• _Page images and extracted text_:
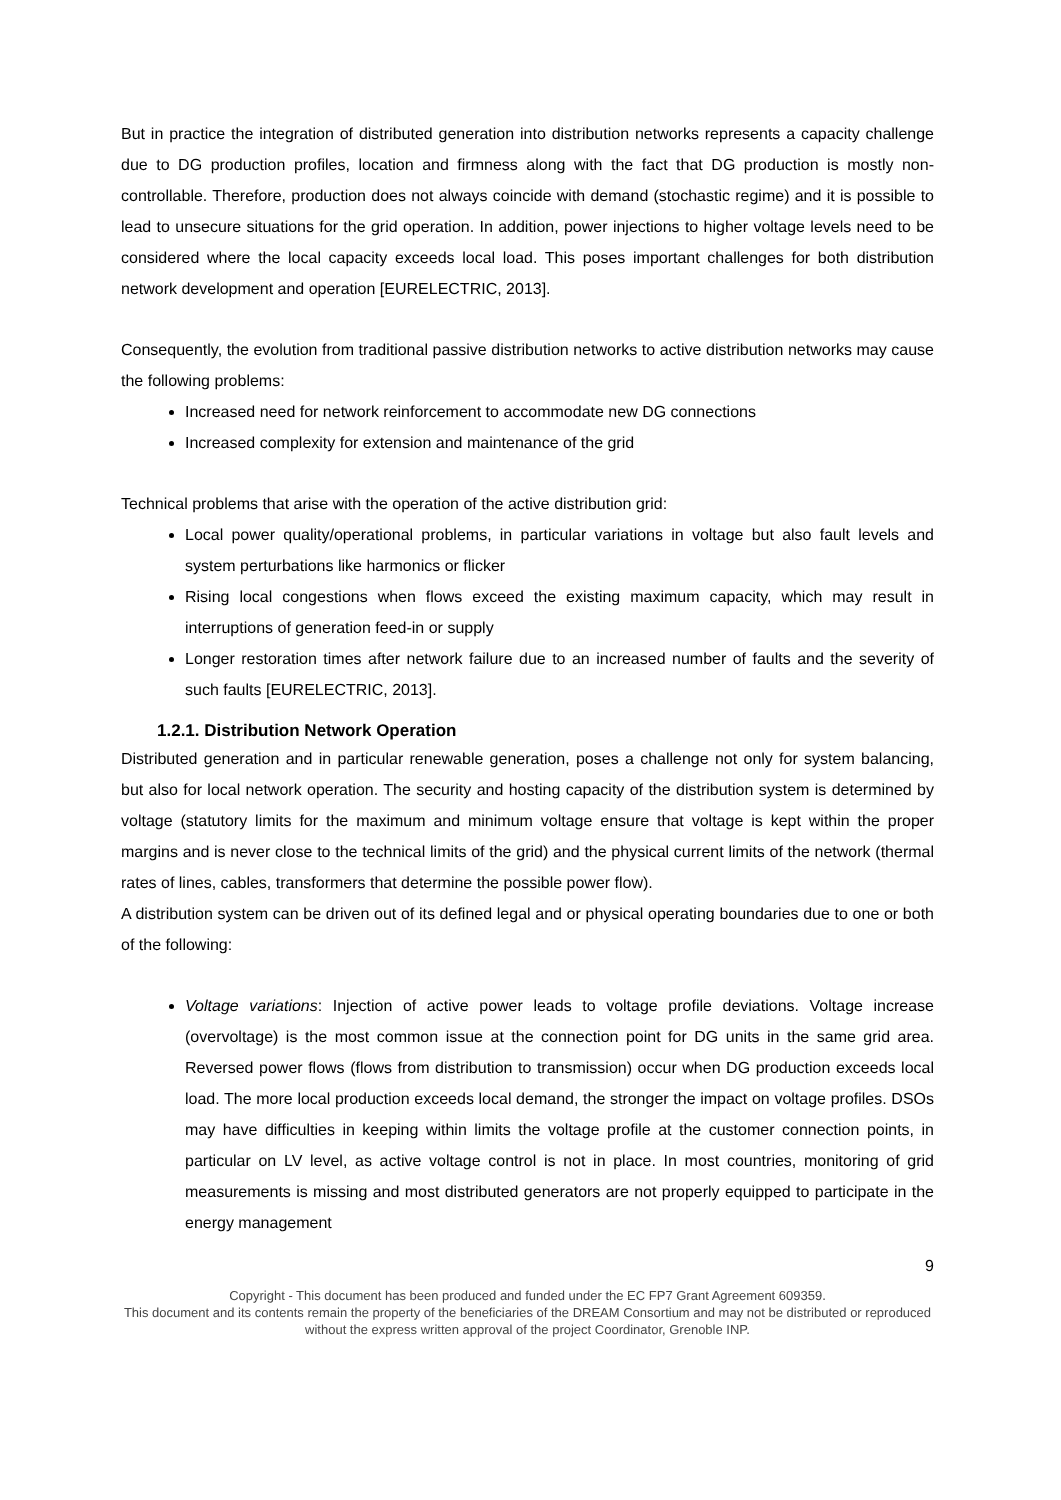But in practice the integration of distributed generation into distribution networks represents a capacity challenge due to DG production profiles, location and firmness along with the fact that DG production is mostly non-controllable. Therefore, production does not always coincide with demand (stochastic regime) and it is possible to lead to unsecure situations for the grid operation. In addition, power injections to higher voltage levels need to be considered where the local capacity exceeds local load. This poses important challenges for both distribution network development and operation [EURELECTRIC, 2013].
Consequently, the evolution from traditional passive distribution networks to active distribution networks may cause the following problems:
Increased need for network reinforcement to accommodate new DG connections
Increased complexity for extension and maintenance of the grid
Technical problems that arise with the operation of the active distribution grid:
Local power quality/operational problems, in particular variations in voltage but also fault levels and system perturbations like harmonics or flicker
Rising local congestions when flows exceed the existing maximum capacity, which may result in interruptions of generation feed-in or supply
Longer restoration times after network failure due to an increased number of faults and the severity of such faults [EURELECTRIC, 2013].
1.2.1. Distribution Network Operation
Distributed generation and in particular renewable generation, poses a challenge not only for system balancing, but also for local network operation. The security and hosting capacity of the distribution system is determined by voltage (statutory limits for the maximum and minimum voltage ensure that voltage is kept within the proper margins and is never close to the technical limits of the grid) and the physical current limits of the network (thermal rates of lines, cables, transformers that determine the possible power flow).
A distribution system can be driven out of its defined legal and or physical operating boundaries due to one or both of the following:
Voltage variations: Injection of active power leads to voltage profile deviations. Voltage increase (overvoltage) is the most common issue at the connection point for DG units in the same grid area. Reversed power flows (flows from distribution to transmission) occur when DG production exceeds local load. The more local production exceeds local demand, the stronger the impact on voltage profiles. DSOs may have difficulties in keeping within limits the voltage profile at the customer connection points, in particular on LV level, as active voltage control is not in place. In most countries, monitoring of grid measurements is missing and most distributed generators are not properly equipped to participate in the energy management
9
Copyright - This document has been produced and funded under the EC FP7 Grant Agreement 609359.
This document and its contents remain the property of the beneficiaries of the DREAM Consortium and may not be distributed or reproduced without the express written approval of the project Coordinator, Grenoble INP.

• _TRY IT_:
Leave the pictures out and output the rest of the data word for word.

• _SOLUTION_:
But in practice the integration of distributed generation into distribution networks represents a capacity challenge due to DG production profiles, location and firmness along with the fact that DG production is mostly non-controllable. Therefore, production does not always coincide with demand (stochastic regime) and it is possible to lead to unsecure situations for the grid operation. In addition, power injections to higher voltage levels need to be considered where the local capacity exceeds local load. This poses important challenges for both distribution network development and operation [EURELECTRIC, 2013].
Consequently, the evolution from traditional passive distribution networks to active distribution networks may cause the following problems:
Increased need for network reinforcement to accommodate new DG connections
Increased complexity for extension and maintenance of the grid
Technical problems that arise with the operation of the active distribution grid:
Local power quality/operational problems, in particular variations in voltage but also fault levels and system perturbations like harmonics or flicker
Rising local congestions when flows exceed the existing maximum capacity, which may result in interruptions of generation feed-in or supply
Longer restoration times after network failure due to an increased number of faults and the severity of such faults [EURELECTRIC, 2013].
1.2.1. Distribution Network Operation
Distributed generation and in particular renewable generation, poses a challenge not only for system balancing, but also for local network operation. The security and hosting capacity of the distribution system is determined by voltage (statutory limits for the maximum and minimum voltage ensure that voltage is kept within the proper margins and is never close to the technical limits of the grid) and the physical current limits of the network (thermal rates of lines, cables, transformers that determine the possible power flow).
A distribution system can be driven out of its defined legal and or physical operating boundaries due to one or both of the following:
Voltage variations: Injection of active power leads to voltage profile deviations. Voltage increase (overvoltage) is the most common issue at the connection point for DG units in the same grid area. Reversed power flows (flows from distribution to transmission) occur when DG production exceeds local load. The more local production exceeds local demand, the stronger the impact on voltage profiles. DSOs may have difficulties in keeping within limits the voltage profile at the customer connection points, in particular on LV level, as active voltage control is not in place. In most countries, monitoring of grid measurements is missing and most distributed generators are not properly equipped to participate in the energy management
9
Copyright - This document has been produced and funded under the EC FP7 Grant Agreement 609359.
This document and its contents remain the property of the beneficiaries of the DREAM Consortium and may not be distributed or reproduced without the express written approval of the project Coordinator, Grenoble INP.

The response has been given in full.